The design keeps user-facing conversation state in the dashboard while delegating durable project data and operational actions to the backend.
graph TD
A["Assistant UI"] --> B["ChatProvider"]
B --> C["Assistant runtime"]
B --> D["Chat persistence API"]
C --> E["Next.js chat routes"]
E --> F["AI provider"]
E --> G["Tool registry"]
G --> H["Backend API"]
H --> I["Project data and runs"] Main Components¶
| Component | Source | Responsibility |
|---|---|---|
ChatProvider | web/src/components/assistant/ChatProvider.tsx | Assistant runtime setup, UI message conversion, conversation lifecycle |
| Chat persistence client | web/src/lib/chat-api.ts | List, create, update, delete, search, and title conversations through backend endpoints |
| Assistant UI | web/src/components/assistant/* | Thread, message bubbles, conversation list, attachments |
| AI provider layer | web/src/lib/ai/provider.ts | Provider selection and model execution |
| Tool registry | web/src/lib/ai/tools.ts | Read and write actions exposed to the assistant |
| Backend client | web/src/lib/ai/backend-client.ts | Server-side calls from Next.js routes to FastAPI |
| Chat routes | web/src/app/api/chat/* | Streaming, tool execution, approval handling |
Message Persistence¶
Conversation metadata and messages are persisted through backend /chat endpoints. The dashboard stores both readable content and structured message parts when needed.

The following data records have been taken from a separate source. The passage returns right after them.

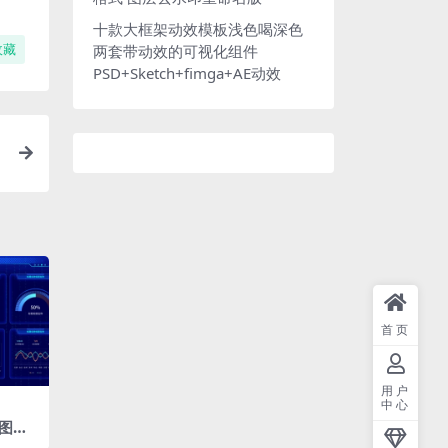
十款大框架动效模板浅色喝深色
两套带动效的可视化组件
收藏
PSD+Sketch+fimga+AE动效
首页
用户
中心
图表
ket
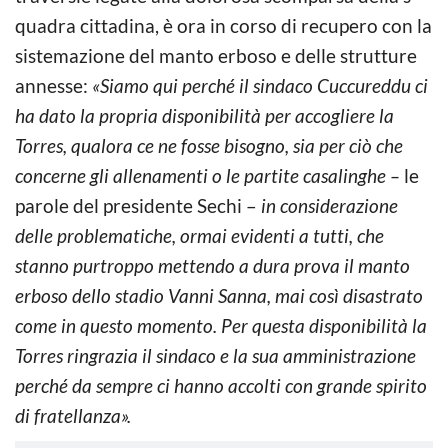
quadra cittadina, è ora in corso di recupero con la
sistemazione del manto erboso e delle strutture
annesse:
«Siamo qui perché il sindaco Cuccureddu ci
ha dato la propria disponibilità per accogliere la
Torres, qualora ce ne fosse bisogno, sia per ciò che
concerne gli allenamenti o le partite casalinghe –
le
parole del presidente Sechi –
in considerazione
delle problematiche, ormai evidenti a tutti, che
stanno purtroppo mettendo a dura prova il manto
erboso dello stadio Vanni Sanna, mai così disastrato
come in questo momento. Per questa disponibilità la
Torres ringrazia il sindaco e la sua amministrazione
perché da sempre ci hanno accolti con grande spirito
di fratellanza».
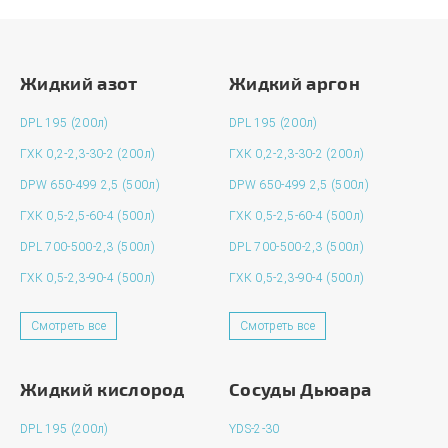
Жидкий азот
Жидкий аргон
DPL 195 (200л)
DPL 195 (200л)
ГХК 0,2-2,3-30-2 (200л)
ГХК 0,2-2,3-30-2 (200л)
DPW 650-499 2,5 (500л)
DPW 650-499 2,5 (500л)
ГХК 0,5-2,5-60-4 (500л)
ГХК 0,5-2,5-60-4 (500л)
DPL 700-500-2,3 (500л)
DPL 700-500-2,3 (500л)
ГХК 0,5-2,3-90-4 (500л)
ГХК 0,5-2,3-90-4 (500л)
Смотреть все
Смотреть все
Жидкий кислород
Сосуды Дьюара
DPL 195 (200л)
YDS-2-30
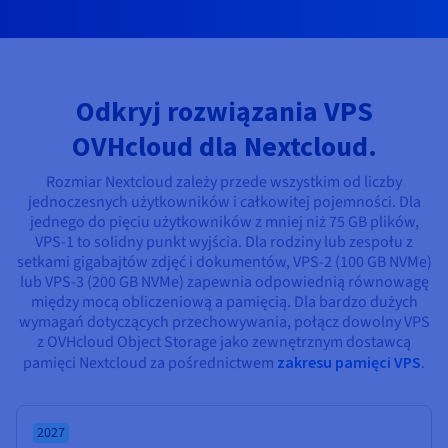
Dokumentacja
Dokumentacja
Dokumentacja
Cennik
Roadmap & Changelog
Roadmap & Changelog
Roadmap & Changelog
Monitorowanie
Dostępność według regionów
Dokumentacja
Roadmap & Changelog
Roadmap & Changelog
Odkryj rozwiązania VPS
OVHcloud dla Nextcloud.
Rozmiar Nextcloud zależy przede wszystkim od liczby
jednoczesnych użytkowników i całkowitej pojemności. Dla
jednego do pięciu użytkowników z mniej niż 75 GB plików,
VPS-1 to solidny punkt wyjścia. Dla rodziny lub zespołu z
setkami gigabajtów zdjęć i dokumentów, VPS-2 (100 GB NVMe)
lub VPS-3 (200 GB NVMe) zapewnia odpowiednią równowagę
między mocą obliczeniową a pamięcią. Dla bardzo dużych
wymagań dotyczących przechowywania, połącz dowolny VPS
z OVHcloud Object Storage jako zewnętrznym dostawcą
pamięci Nextcloud za pośrednictwem
zakresu pamięci VPS
.
2027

ChatProvider converts between assistant UI message parts and AI SDK message parts. This matters for tool calls because tool invocation and tool result shapes differ between libraries.
Tool Execution¶
Tools are grouped around product domains such as specs, runs, requirements, CI/CD, PR advisor, load testing, security testing, RTM, workflows, and AutoPilot.
Tool execution should follow these rules:
- read-only tools can fetch data directly through backend helpers
- mutating or costly tools should require approval
- tools should include project context when the backend endpoint is project-scoped
- tools should return structured data that the assistant can summarize
- tool errors should be explicit enough for the user to act on
Approval Model¶
Some assistant actions can create specs, start runs, change CI settings, dispatch workflows, delete records, or open pull requests. Those actions should be marked as requiring approval in tool descriptions and execution routes.
Approval is a product safety boundary, not only a UI affordance. The assistant should prepare a clear action and wait for the user before the route performs the operation.
Project Context¶
Assistant routes and tools should pass the selected project ID whenever possible. Project context lets the assistant answer with relevant specs, recent runs, failures, requirements, and integrations instead of global repository state.
When no project is selected, tools should use the same default project convention as the rest of the dashboard.